The deal also requires delaying payments to schools and community colleges and suspending — for only the third time in its 36-year history — Proposition 98 obligations for the current school year on the assumption the money will be repaid quickly. Proposition 98, a constitutional amendment voters passed in 1988, established a formula for determining the minimum level of general fund spending on transitional kindergarten through grade 12 and community colleges — generally about 40%.


Rather than punish schools for money already spent, the budget bill creates a $6.2 billion debt that the general fund, not schools and community colleges, will repay the state treasury over a decade, starting in 2026–27. The remaining $2.6 billion will be a Proposition 98 obligation pushed ahead to 2023–24; that unfunded amount is called a deferral.

The California State University and the University of California won’t fare as well in the budget deal, although better than Newsom had proposed in January, even with a drop in state revenues since then. Both will get a 5% budget increase in 2024–25 that Newsom had proposed delaying, equal to $227.8 million for UC and $240.2 million for CSU, to support enrollment growth of California residents this fall.

Another promised 5% budget increase for both systems in 2025–26, however, will be put off a year. UC and CSU also face one-time cuts in 2024–25 of $125 million and $75 million, respectively, which will be restored in 2025–26.

Both CSU and UC will also face a 7.95% cut in their administrative expenses in 2025–26.

There will be no reforming the Cal Grant program in 2024–25, but at the Legislature’s insistence, the $637 million ongoing funding for middle-class scholarships will continue, with a $289 million one-time increase.

□ □ □ □ □

• Exercise set:
1. Answer from the budget passage:
(a) In what year did voters pass Proposition 98?
(b) In what year will the general fund begin repaying the $6.2 billion debt?
(c) What one-time cut does UC face in 2024–25?
2. Reproduce verbatim the stretch of the budget passage from "Rather than punish" through "called a deferral.".
Work from the budget passage alone.

• Given material:
□ □ □ □ □

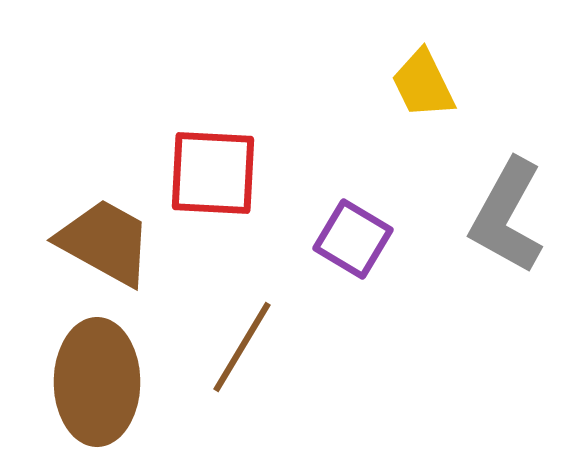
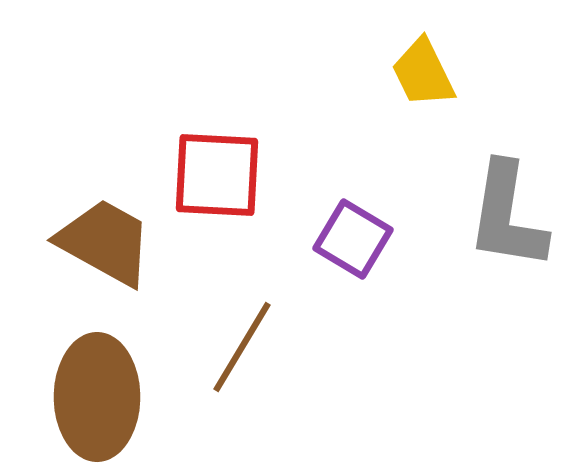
yellow trapezoid: moved 11 px up
red square: moved 4 px right, 2 px down
gray L-shape: rotated 20 degrees counterclockwise
brown ellipse: moved 15 px down
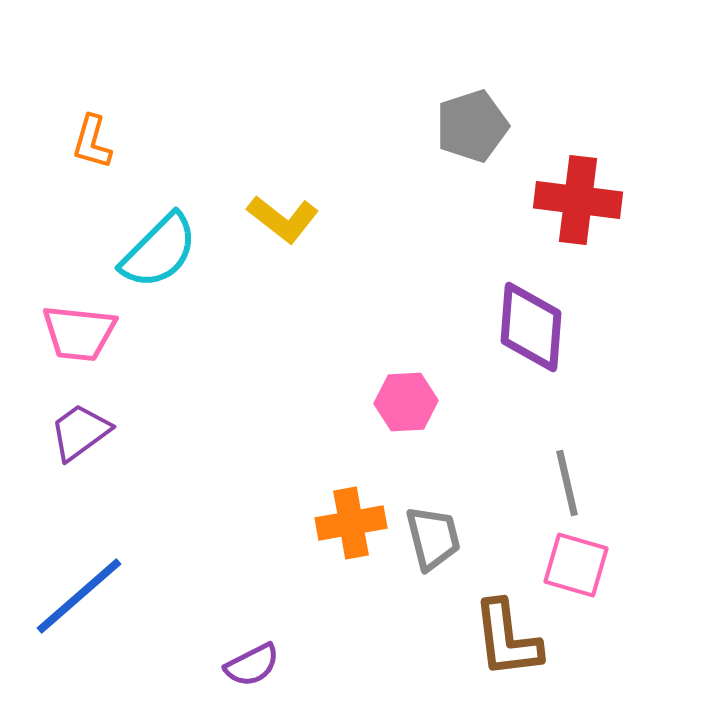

□ □ □ □ □

• Results for the exercise:
1.
(a) 1988
(b) 2026–27
(c) $125 million

2.
Rather than punish schools for money already spent, the budget bill creates a $6.2 billion debt that the general fund, not schools and community colleges, will repay the state treasury over a decade, starting in 2026–27. The remaining $2.6 billion will be a Proposition 98 obligation pushed ahead to 2023–24; that unfunded amount is called a deferral.